Mongoven and a former Pentagon staffer named Rafael Pagan organized the Nestlé response, which developed dossiers on the churches and other groups leading the boycott coalition. Nestlé used this information to play on divisions and rivalries within the coalition, using strategic, minimal "reforms" to talk wavering "moderates" into abandoning the boycott.

This strategy has become MBD's standard method for neutralizing activist groups on behalf of a variety of corporate clients. In its analysis of the dioxin opposition, the New York-based environmental group INFORM emerges as a "moderate" group worth targeting for possible cooptation.

INFORM "has a solid history of working with corporations, citizen groups, major environmental organizations and governments at all levels," states a May 1994 MBD document. "Although it is a relatively small organization with a small budget, it is very well regarded by mainline environmental organizations, government agencies and industry. Some of the more radical grassroots environmentalists think it is too friendly with industry. . . . It also receives support from corporations and government agencies."

MBD also recommends a standard, highly deceptive PR strategy known in the trade as the "third party technique": setting up front groups which appear to be independent "third parties" in the debate while in reality they mouth the client's desired message. As one example of this strategy, the May 1994 MBD memo advises the chlorine industry to "highlight the need for some established criteria on risk assessment" and "establish third-party entities devoted to developing these standards in the near future."

In response to evidence of chlorine-related health problems in children, MBD states, "It is especially important to begin a program directed to pediatric groups throughout the country and to counter activist claims."

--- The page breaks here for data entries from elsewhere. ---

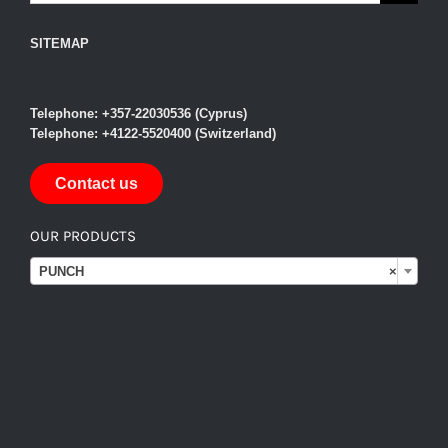
SITEMAP
Telephone: +357-22030536 (Cyprus)
Telephone: +4122-5520400 (Switzerland)
Contact us
OUR PRODUCTS

PUNCH
×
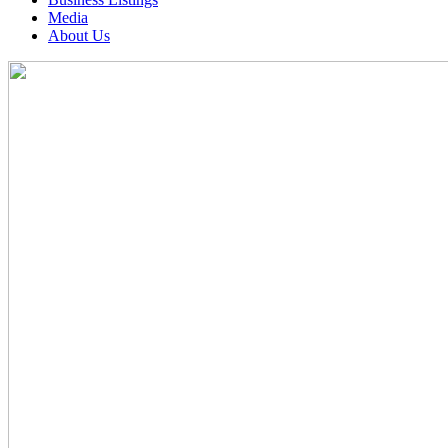
Media
About Us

Under a section titled "Prevent Medical Associations from Joining Anti-Chlorine Movement," the document advises industry to "Create a panel of eminent physicians and invite them to review data regarding chlorine as a health risk and as a key chemical in pharmaceuticals and medical devices. . . . Stimulate peer-reviewed articles for publication in the JAMA on the role of chlorine chemistry in treating disease. . . . Convince through carefully crafted meetings of industry representatives (in pharmaceuticals) with organizations devoted to specific illnesses, e.g., arthritis, cystic fibrosis, etc., that the cure for their specific disease may well come through chlorine chemistry and ask them to pass resolutions endorsing chlorine chemistry and communicate their resolutions to medical societies."

Breast Beating

MBD expresses particular alarm at the appointment of Dr. Devra Lee Davis, an epidemiologist and expert on the relationship between environmental contamination and breast cancer, to direct the Clinton Administration's policy governing breast cancer.

"As a member of the Administration, Davis has unlimited access to the media while her position at the [Department of] Health and Human Services helps validate her 'junk science,'" the memo argues.

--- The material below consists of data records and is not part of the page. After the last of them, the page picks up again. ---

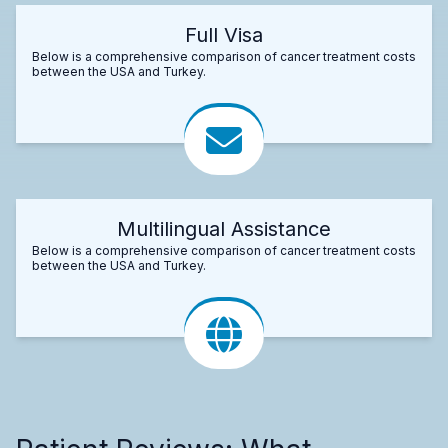
Full Visa
Below is a comprehensive comparison of cancer treatment costs
between the USA and Turkey.
Multilingual Assistance
Below is a comprehensive comparison of cancer treatment costs
between the USA and Turkey.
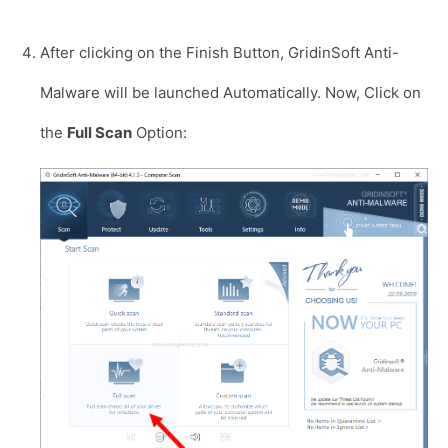
After clicking on the Finish Button, GridinSoft Anti-
Malware will be launched Automatically. Now, Click on
the
Full Scan
Option:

"Davis is scheduled to be a keynote speaker at each of the upcoming . . . breast cancer conferences . . . sponsored by Women's Economic and Development Organization (WEDO)," warns the MBD memo. "Each conference is expected to emphasize a regional interest. . . . Topics include 'Environment and Breast Cancer,' 'Organochlorines, Pesticides and Breast Cancer' and 'Environmental Justice.' "

In response, MBD advises the Chlorine Chemistry Council to shadow and undermine the WEDO conferences. Prior to the 1994 WEDO conference in Dayton, Ohio, for example, MBD recommended that the CCC use another of its PR firms, Ketchum Public Relations, to schedule "editorial board meetings in Dayton prior to . . . Davis' speech," and "enlist legitimate scientists in the Dayton area who would be willing to ask pointed questions at the conference."

These tactics were apparently successful in containing the "Devra crisis." Davis's supposedly "unlimited access" failed to generate even a ripple of media coverage, and pressure from industry contributed to her ouster from the Administration in October 1995.